# assembling high elf prince on griffon onto base



## regen (Dec 23, 2010)

I'll just come out and say it: I'm a noob!
I bought the blood island package and I've just finished painting the high elf prince on griffon. But now I'm wondering how I'm going to place the figure on to its base? The griffon has a hole for a little 'column' which was included in the set, but I can't find a hole on any of the bases included. 

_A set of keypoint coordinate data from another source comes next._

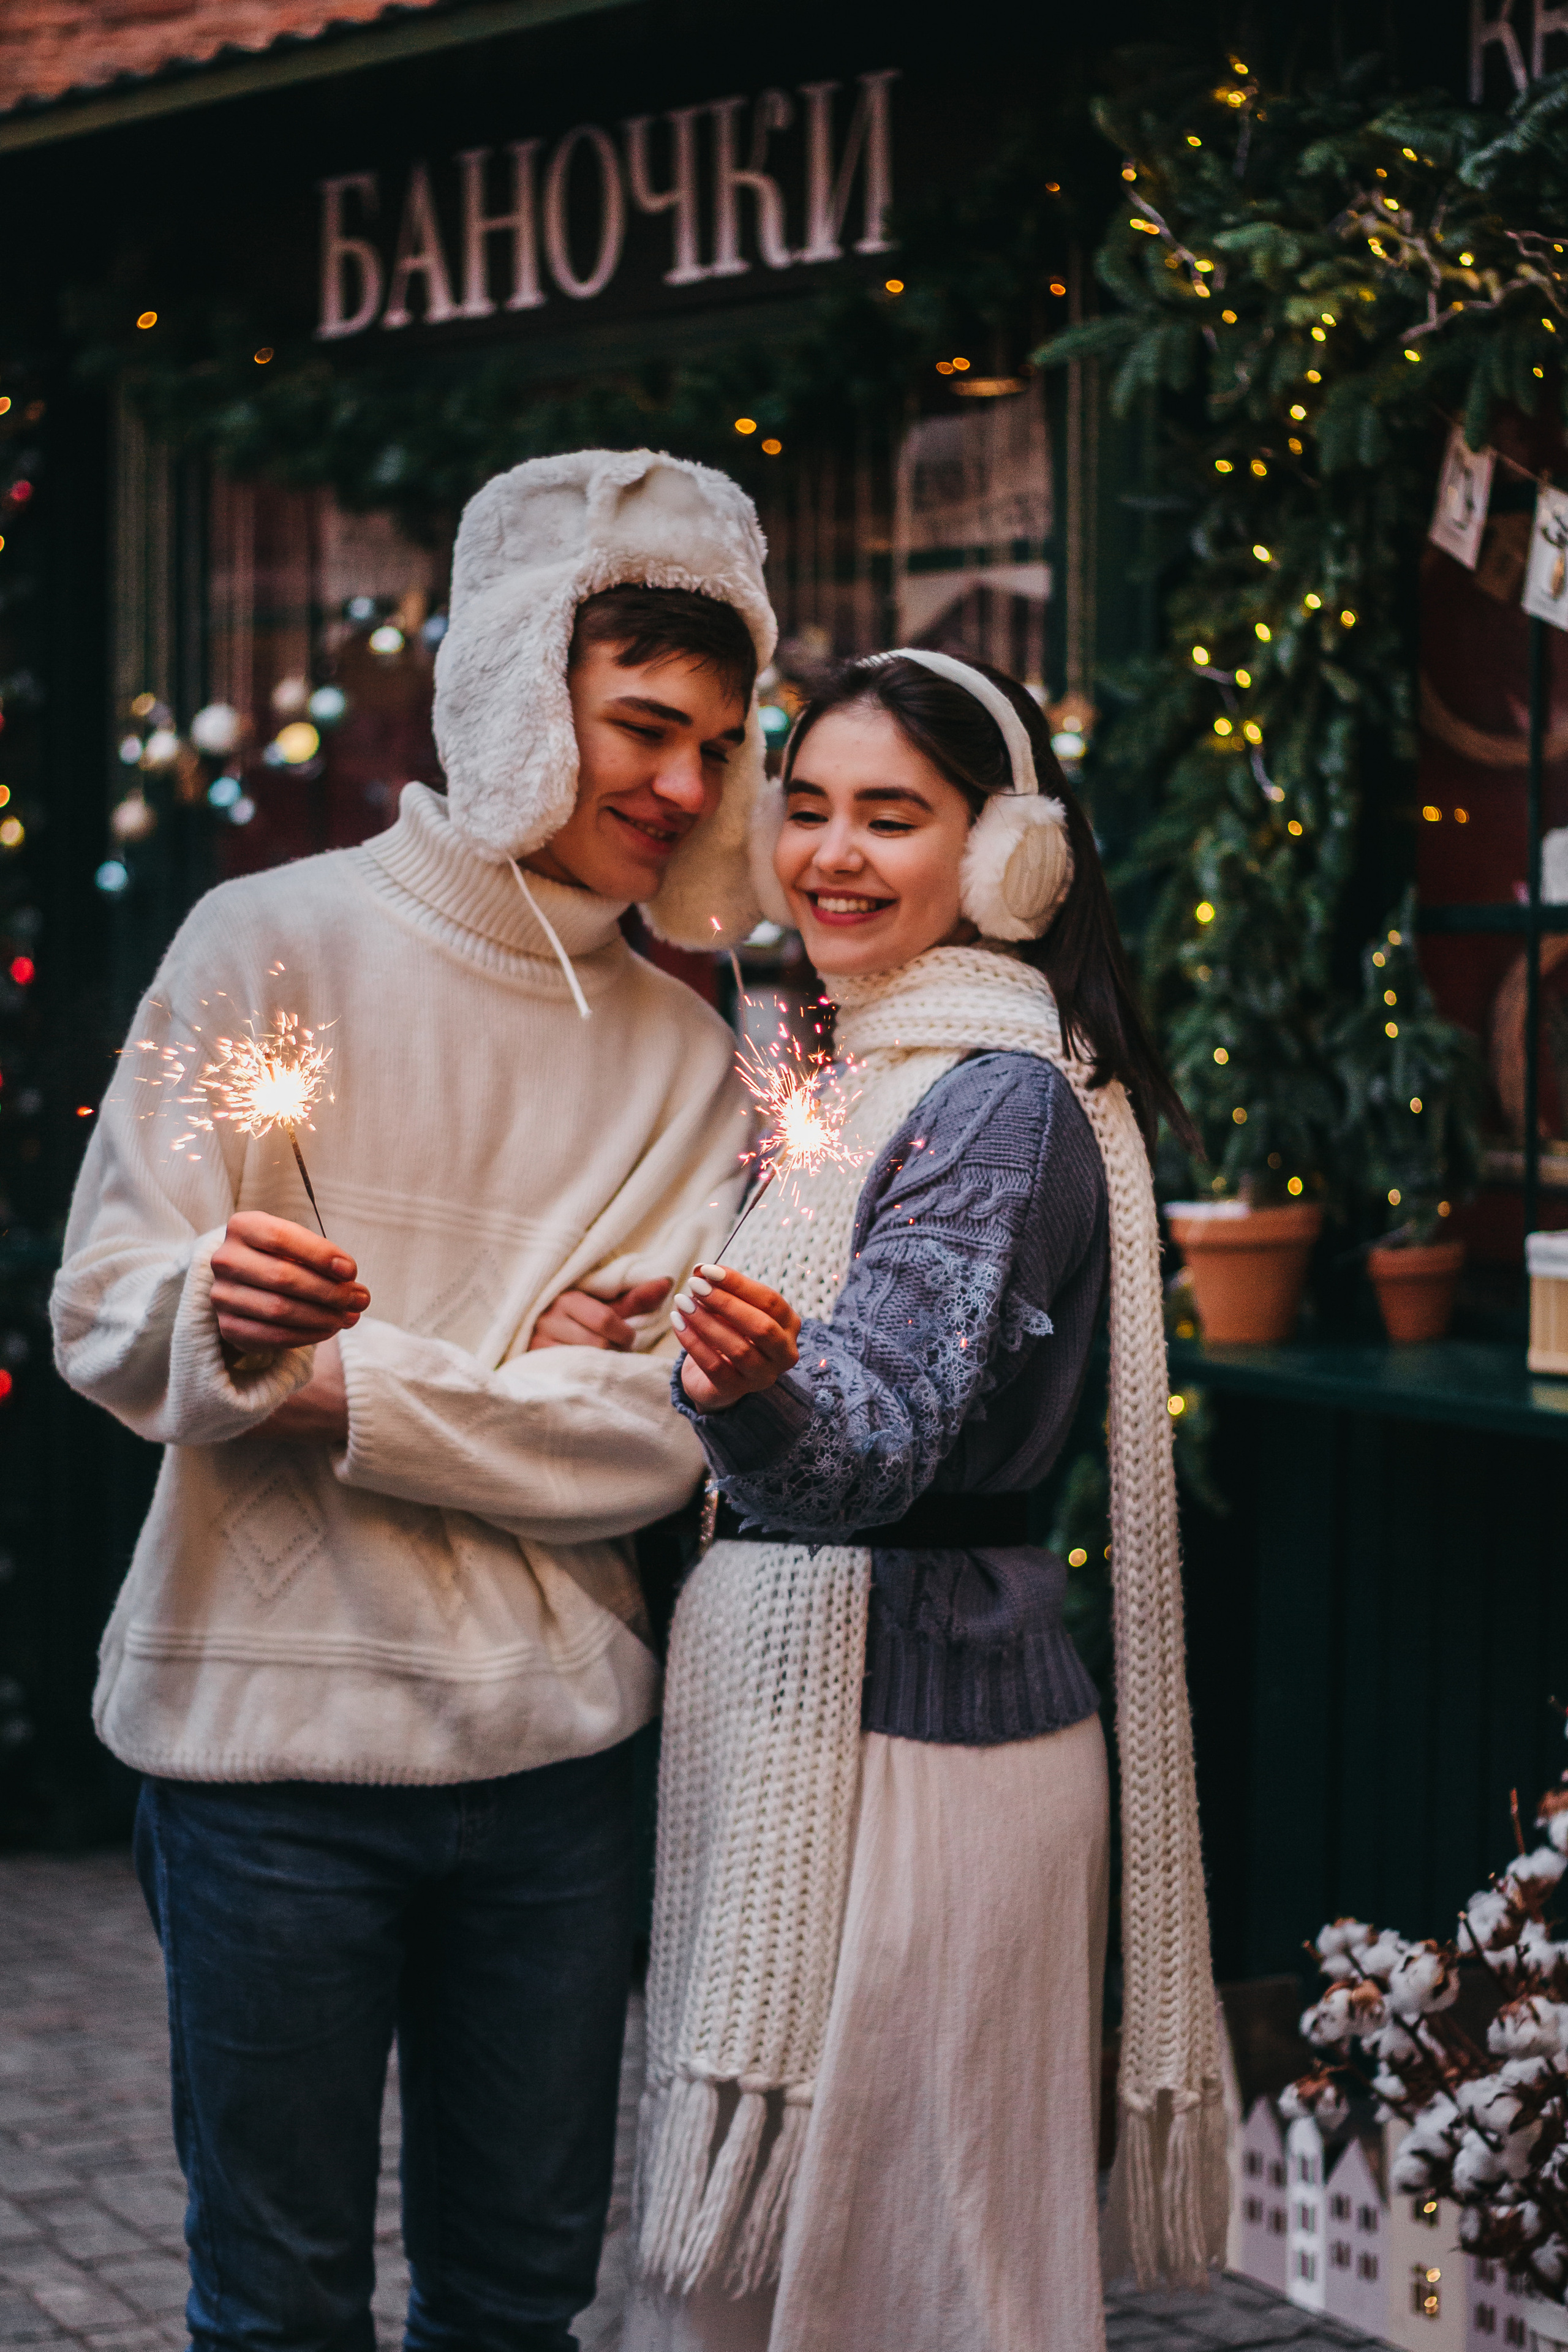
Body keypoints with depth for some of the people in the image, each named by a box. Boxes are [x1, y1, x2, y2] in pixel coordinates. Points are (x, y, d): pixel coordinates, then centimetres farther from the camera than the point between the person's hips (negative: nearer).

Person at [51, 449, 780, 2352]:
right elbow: (108, 1320, -8)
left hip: (552, 1745, 4)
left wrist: (342, 1388, -16)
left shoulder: (683, 1052, 9)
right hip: (270, 1718, -3)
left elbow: (659, 1437, -2)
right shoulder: (275, 944, -2)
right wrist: (514, 1372, -23)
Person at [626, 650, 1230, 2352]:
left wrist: (763, 1394, -47)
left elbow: (886, 1433, -28)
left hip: (901, 1722, -9)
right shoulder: (855, 1071, 14)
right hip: (779, 1696, 9)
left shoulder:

Should I just clue it on to a random base? Or am I completely missing something obvious here?


----------



## Blackhiker (Dec 28, 2007)

Unfortunately on one of the larger bases you have to make a whole yourself. On the bottom of the bases you will see small circles, all you have to do is extend one of those circles up through the top of the base. You have to be careful not to make the hole to big though otherwise your prince will be wobbly.


----------



## bitsandkits (Mar 18, 2008)

little tip for you.
take the big square base with the circles underneath and turn it upside down, decide which circle you going to place the clear plastic stand in and push the rod in to the up turned base (so you doing it back wards) thenpull the clear rod back out and turn the base the right way up, the pressure will hopefully have caused a white stress mark in the black plastic, now simply use your craft knife to "drill" a hole were the stress mark is, just push the blade in to the plastic and spin it, the blade will carve out a hole, keep checking the size with your clear plastic rod, once you have removed enough material from the black square base to snugly fit the clear rod, you can either leave it or glue it in place.


----------